--- Dataset section Enclosed Below ---
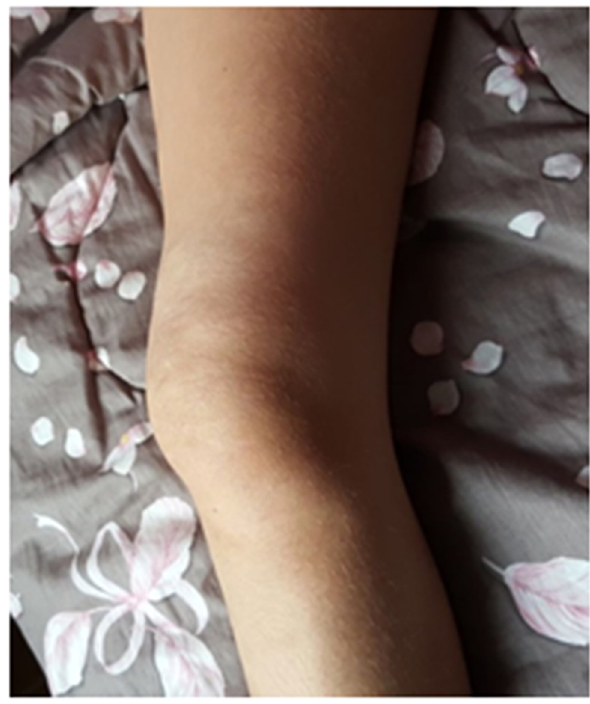
Figure 1: Injury of the vastus medialis muscle, which was visible on the clinical examination of the lower thigh. Parental consent was obtained for publication of this clinical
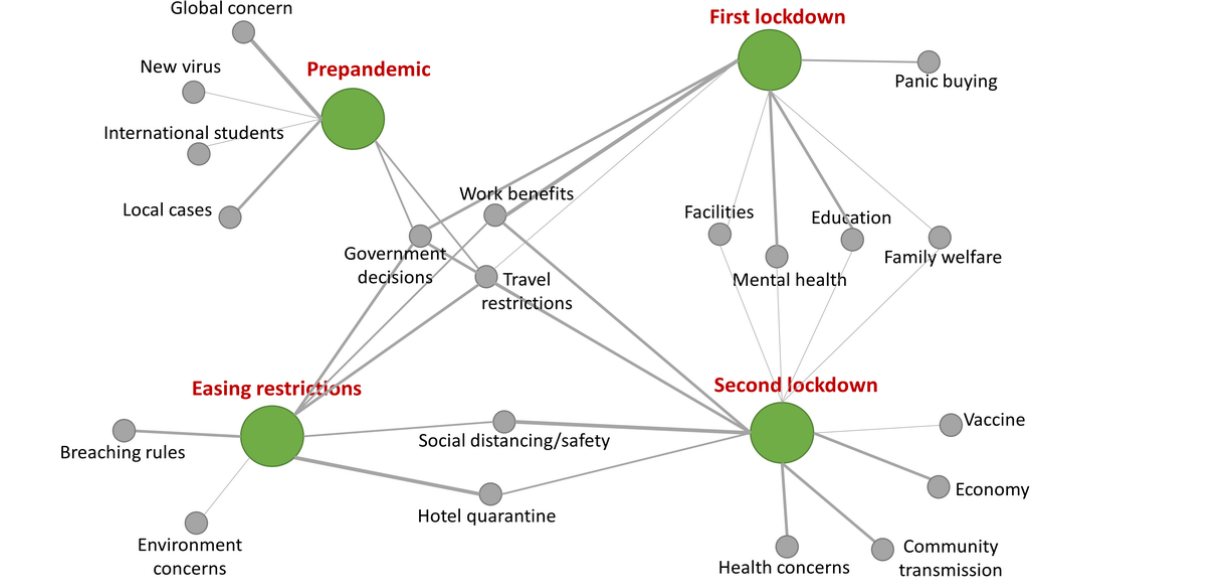
Figure 2. Topic associations between the four stages of the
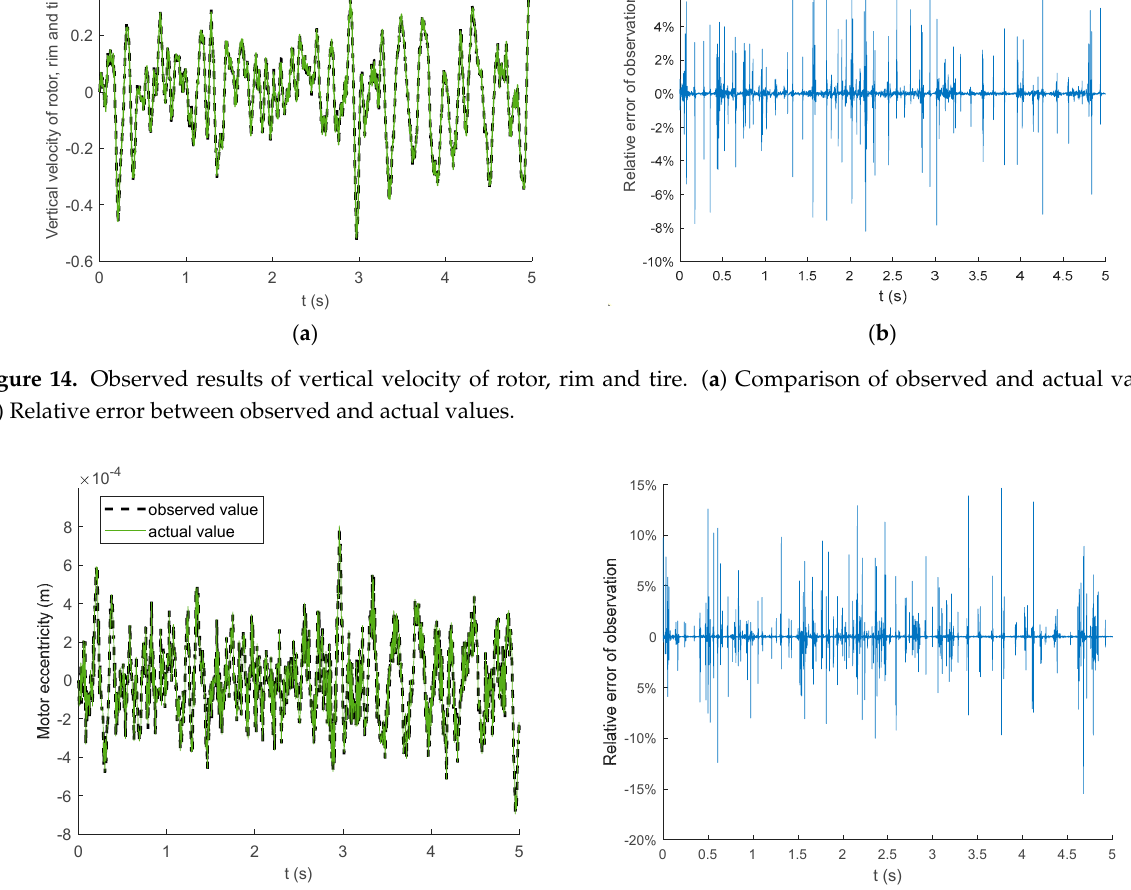
Figure 15. Observed results of motor eccentricity. ( a ) Comparison of observed and actual values. ( b ) Relative error between observed and actual values.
--- End of Enclosed Dataset section ---
§ Task brief: The answer should consist of every line above in which "between" appears.

§ Response to the exercise:
Figure 2. Topic associations between the four stages of the
Figure 15. Observed results of motor eccentricity. ( a ) Comparison of observed and actual values. ( b ) Relative error between observed and actual values.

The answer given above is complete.